Exercise objective – Go through the entries below and say how many lines contain the string "shoulder"; write only that number.

Available data –
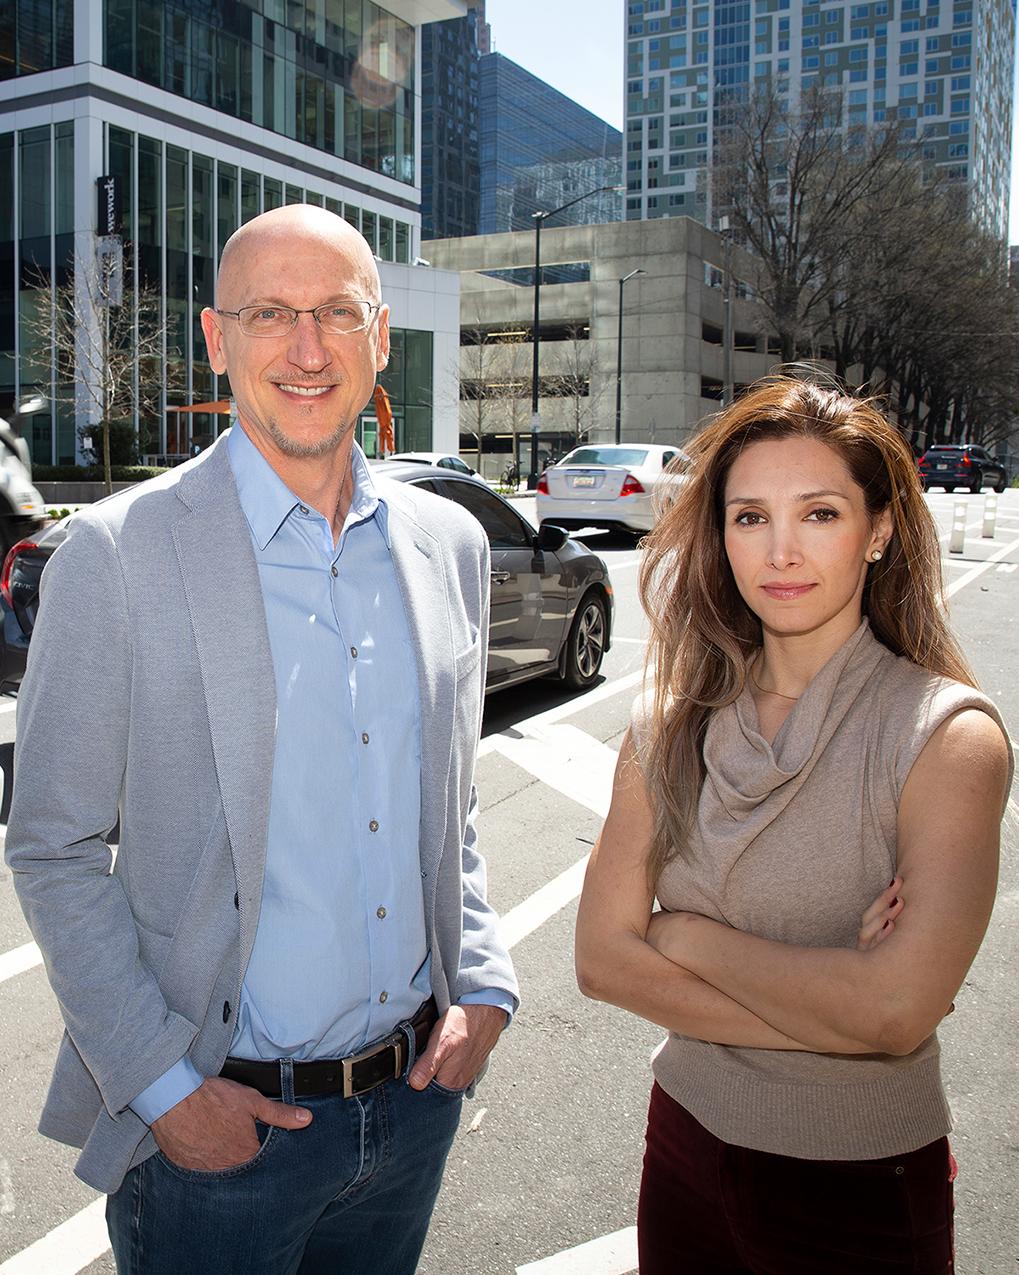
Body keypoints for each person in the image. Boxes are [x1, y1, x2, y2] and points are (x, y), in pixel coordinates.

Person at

==

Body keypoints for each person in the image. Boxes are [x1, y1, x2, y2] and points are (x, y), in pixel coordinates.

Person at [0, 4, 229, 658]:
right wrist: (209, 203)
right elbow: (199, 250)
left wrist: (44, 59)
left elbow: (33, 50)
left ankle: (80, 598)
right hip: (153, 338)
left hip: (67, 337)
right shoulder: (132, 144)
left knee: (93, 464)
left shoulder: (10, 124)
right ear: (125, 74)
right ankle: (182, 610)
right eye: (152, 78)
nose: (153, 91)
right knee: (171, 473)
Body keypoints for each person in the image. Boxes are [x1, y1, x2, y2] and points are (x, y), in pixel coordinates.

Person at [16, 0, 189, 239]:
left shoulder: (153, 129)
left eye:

Solution to the problem – 3